DKIM works by digitally signing every outgoing mail from a
domain. If the email recipient also uses DKIM, it checks the email
signature against a publicly published signature for that domain as
a whole. If the two signatures do not match or if there is no
signature on an incoming mail but there is one attached to the
domain, then the system knows that the mail did not come from where
it claims it did.
This stops phishing, which depends on email users believing that
emails come from a company they deal with when in fact they come
from a fraudster.
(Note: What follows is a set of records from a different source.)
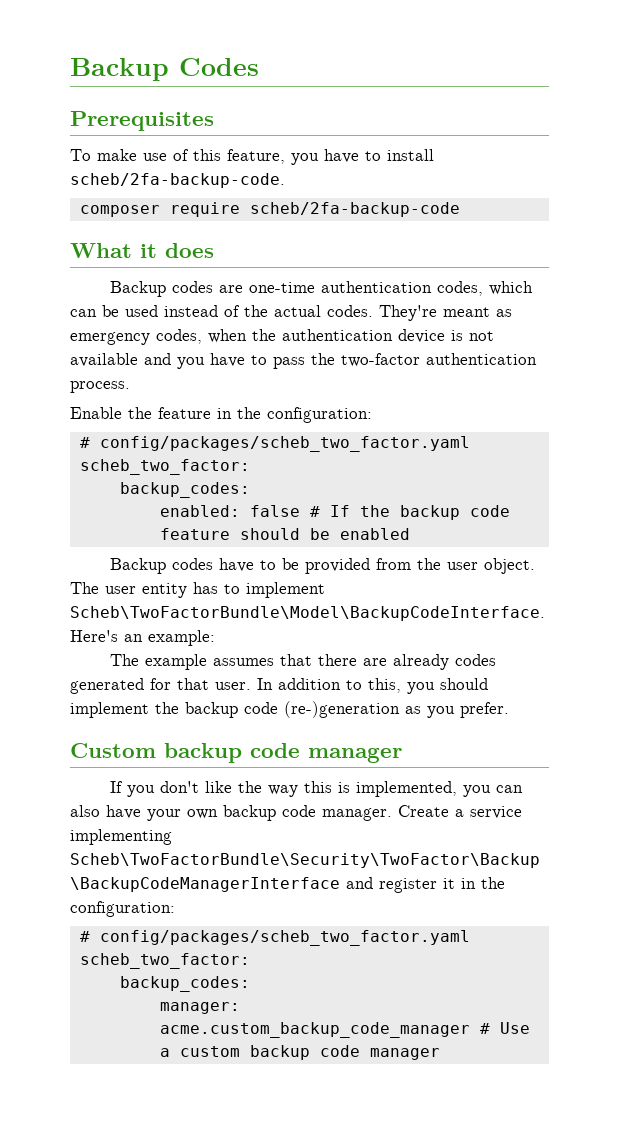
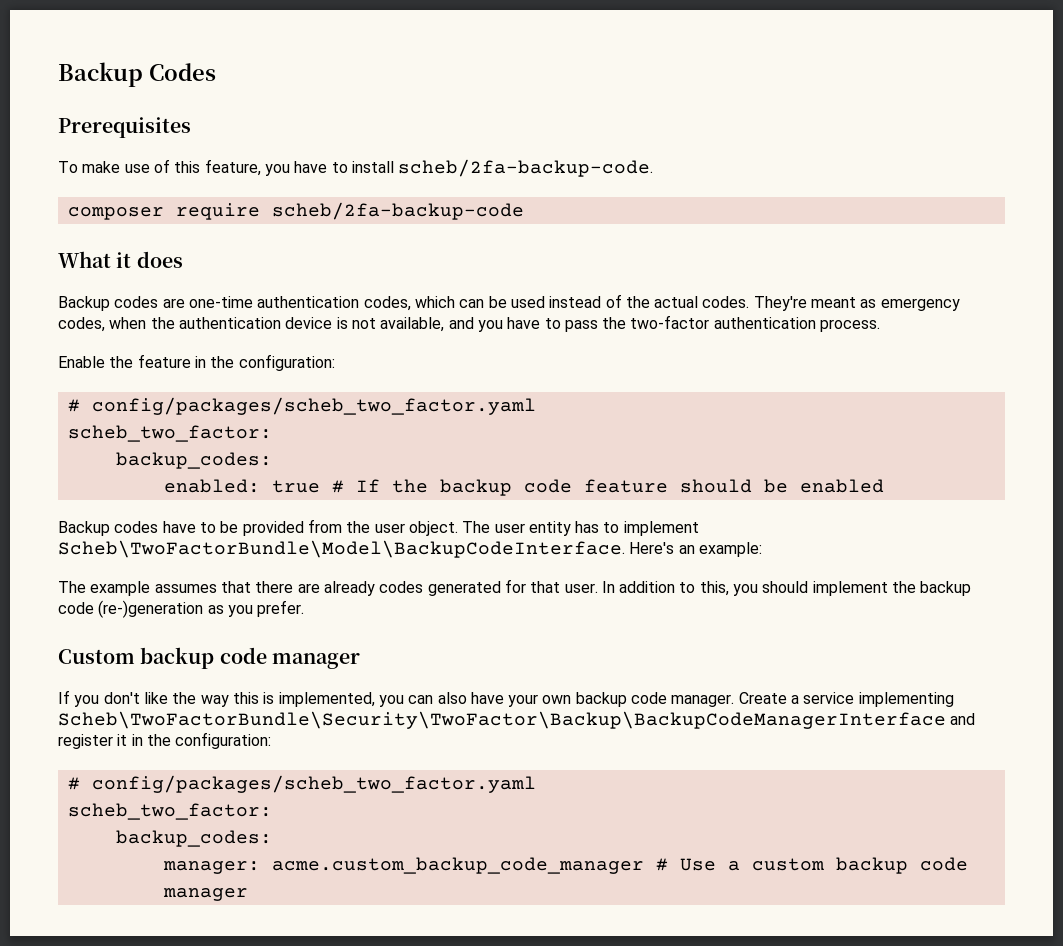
[70,353,138,367] available -> [380,317,445,332] available,
[249,505,300,517] false -> [271,480,320,493] true

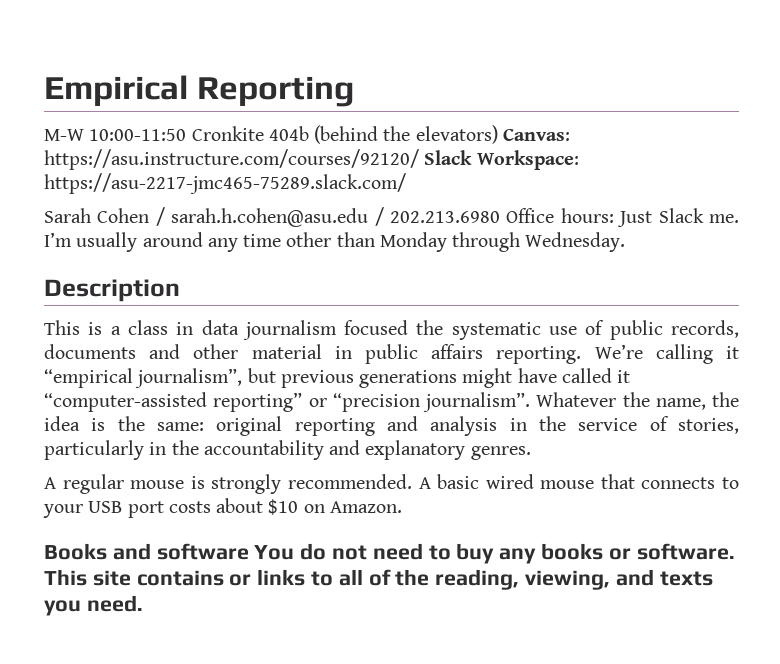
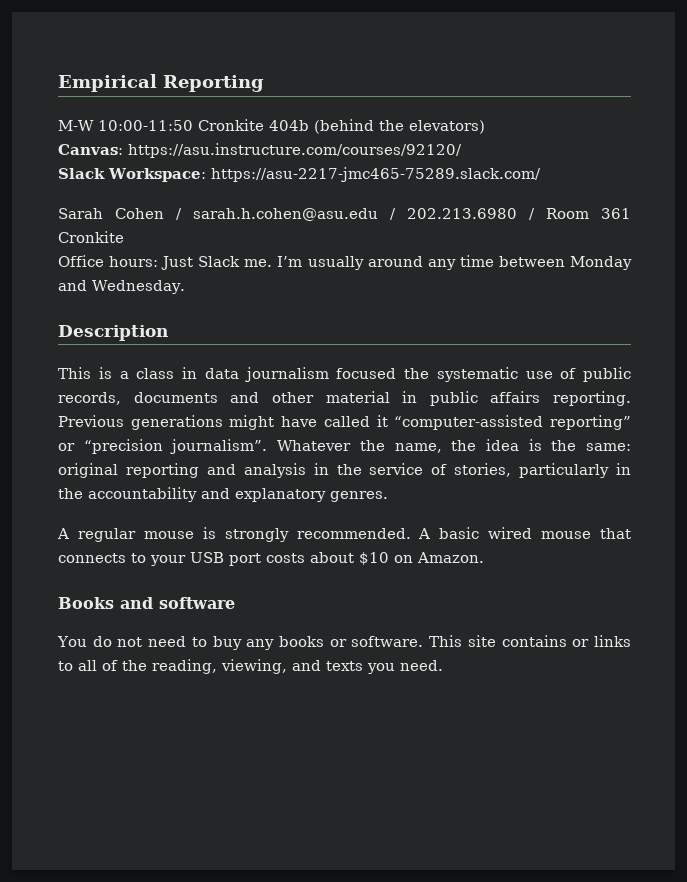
(498, 134) none -> (485, 127) //
(419, 159) none -> (462, 150) //
(500, 217) none -> [529,208,631,220] [58,231,124,243] / Room 361 Cronkite //
[286,232,521,252] other than Monday through -> [498,256,632,270] [58,280,87,291] between Monday and
[594,344,739,364] [44,368,354,388] We’re calling it “empirical journalism”, but previous -> [58,415,124,427] Previous
(249, 551) none -> (235, 603) //

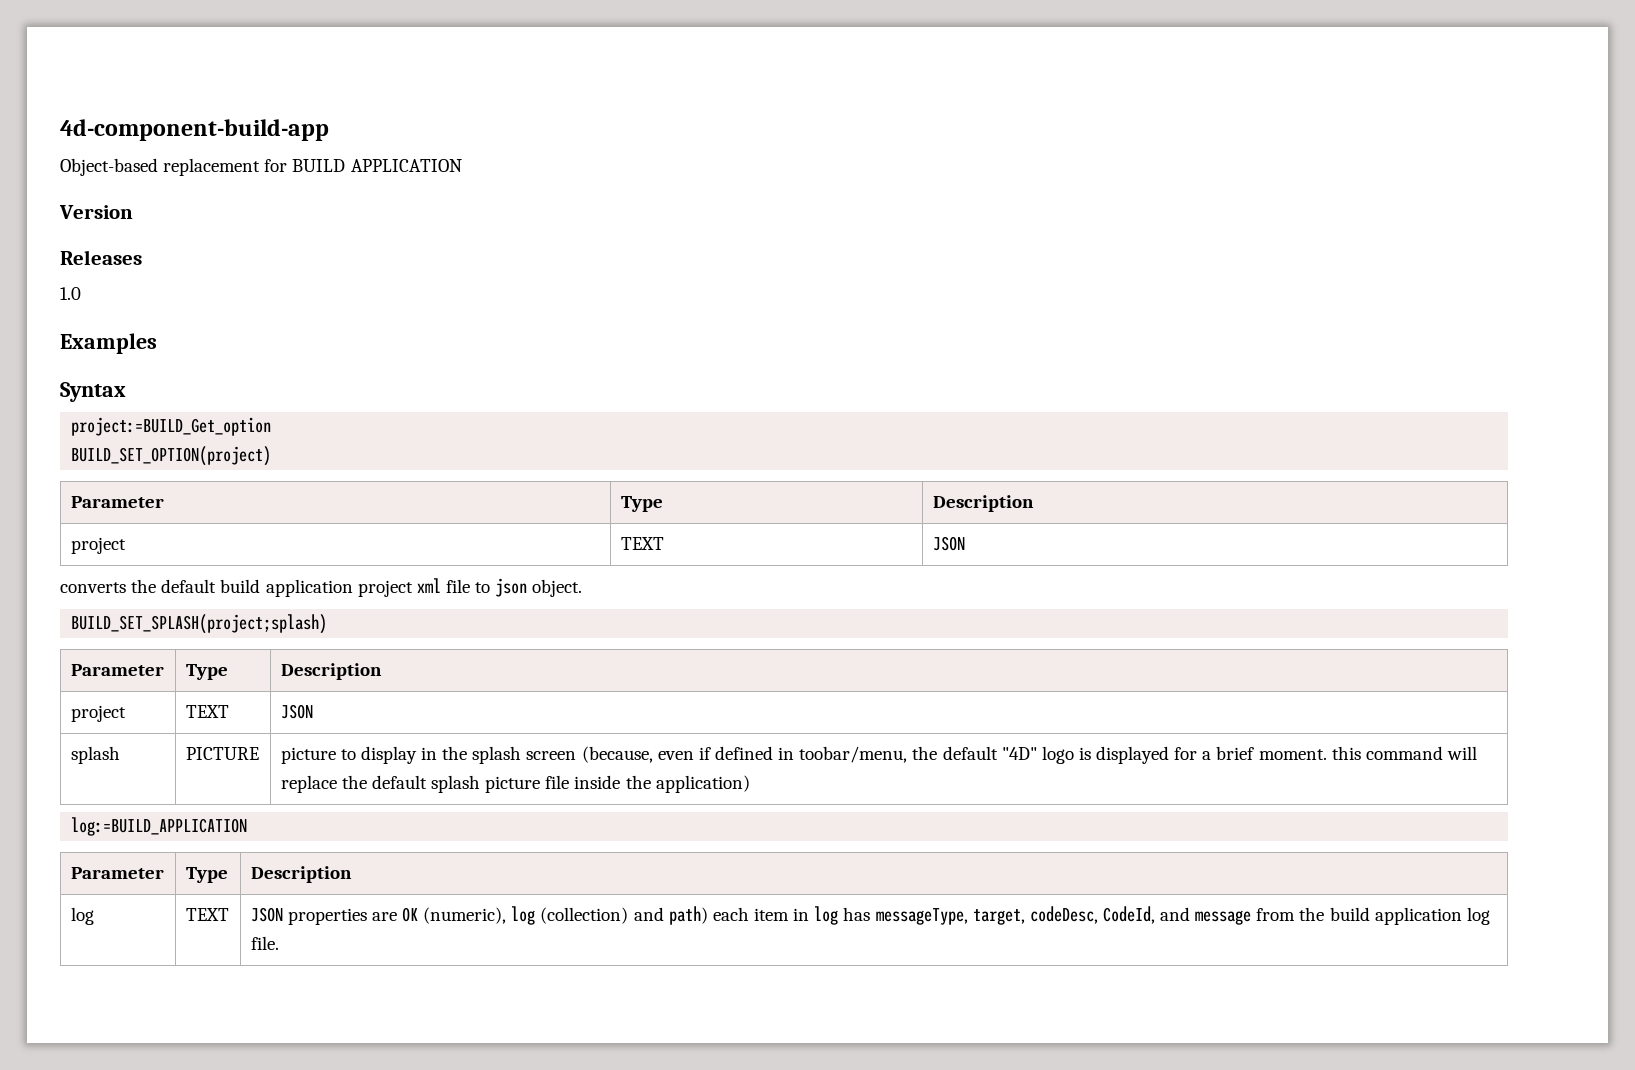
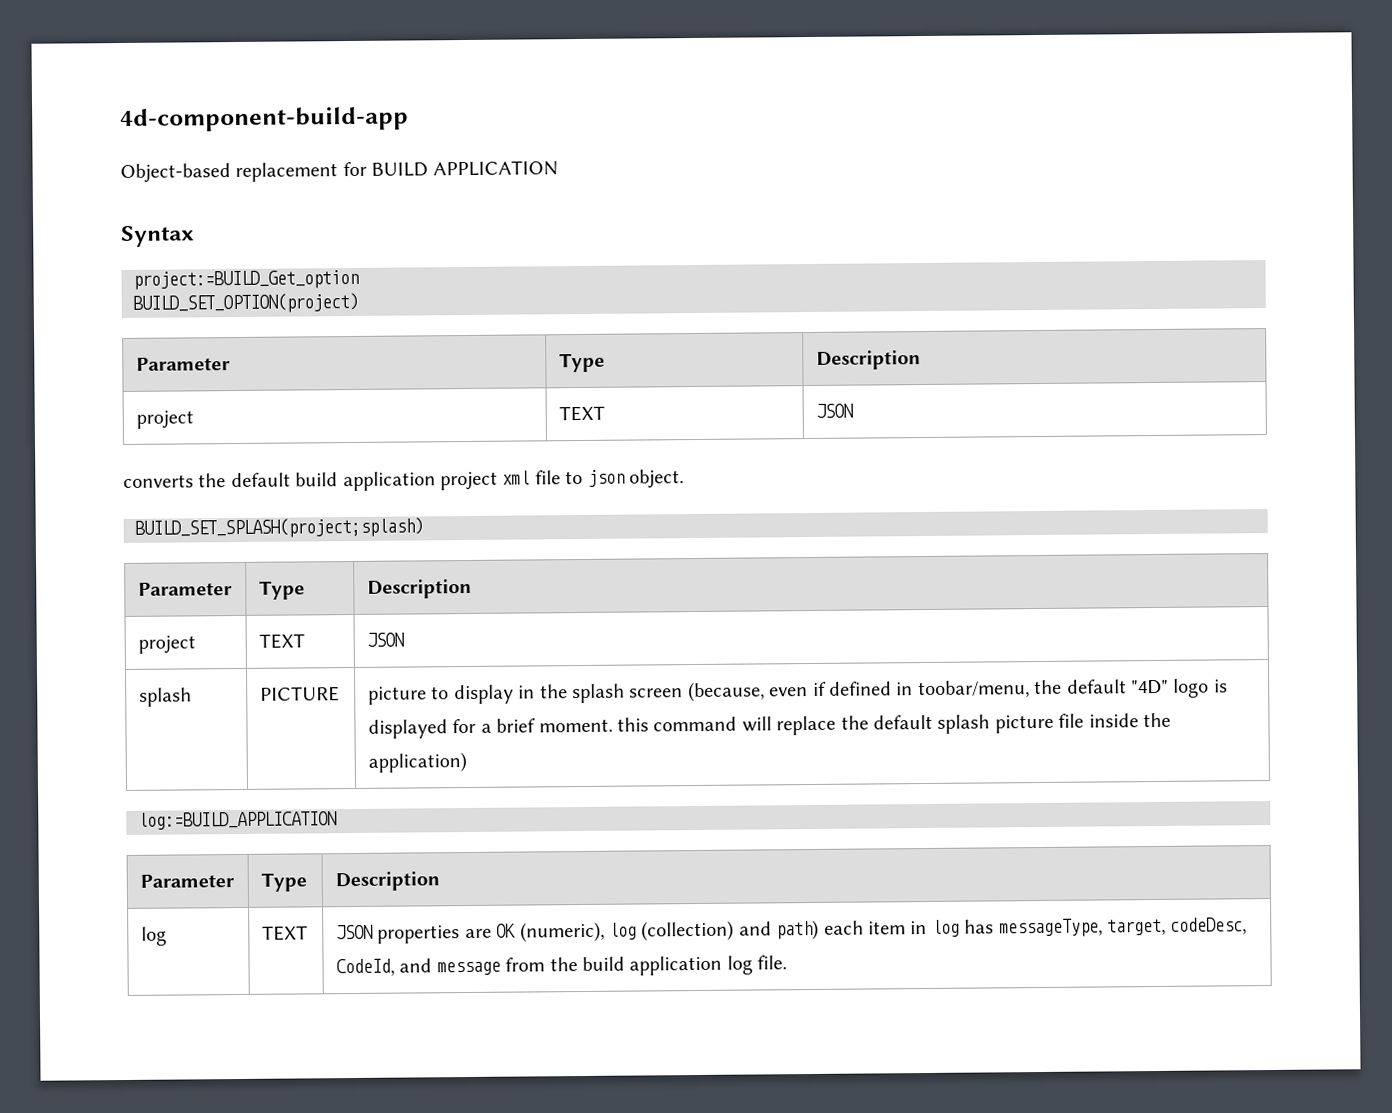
[59,205,133,219] [60,250,142,265] [60,287,81,300] [60,333,157,354] // Version // Releases // 1.0 // Examples -> (558, 168) none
But email experts said that the system could end
up combating spam as well.
"It's only very indirectly an anti-spam tool," said Jim Fenton,
an engineer at routing giant Cisco who has been instrumental in
DKIM's development. "Spammers can sign their messages just as well
as anyone else can; it's very easy to register a domain and sign
messages from that domain."
"The advantages are that they won't be able to sign messages
coming from my email address, and the other thing is that it gives
a reliable identity on which a reputation or an accreditation can
be based. You can use it to key into these reputation systems in a
way you can't currently because the source email address is too
unreliable," he said.
Eric Allman is an email pioneer and founder of Sendmail. He said
that anti-spam functions will only emerge if DKIM becomes
ubiquitous.
"Right now an unsigned message has no suspicion because most
messages are unsigned," said Allman. "In the future if we get to
the point where most messages are signed, and come from a place of
a good reputation, then something that is either unsigned or comes
from a place with a bad reputation becomes suspicious."
"It's kind of incidental to spam, so we may get into a position
where we force spammers to at least be traceable back to where they
came from," said Allman. "That makes it easier to at least take
action against them. So once again it's an indirect effect, but I
think it's a very real effect on spammers."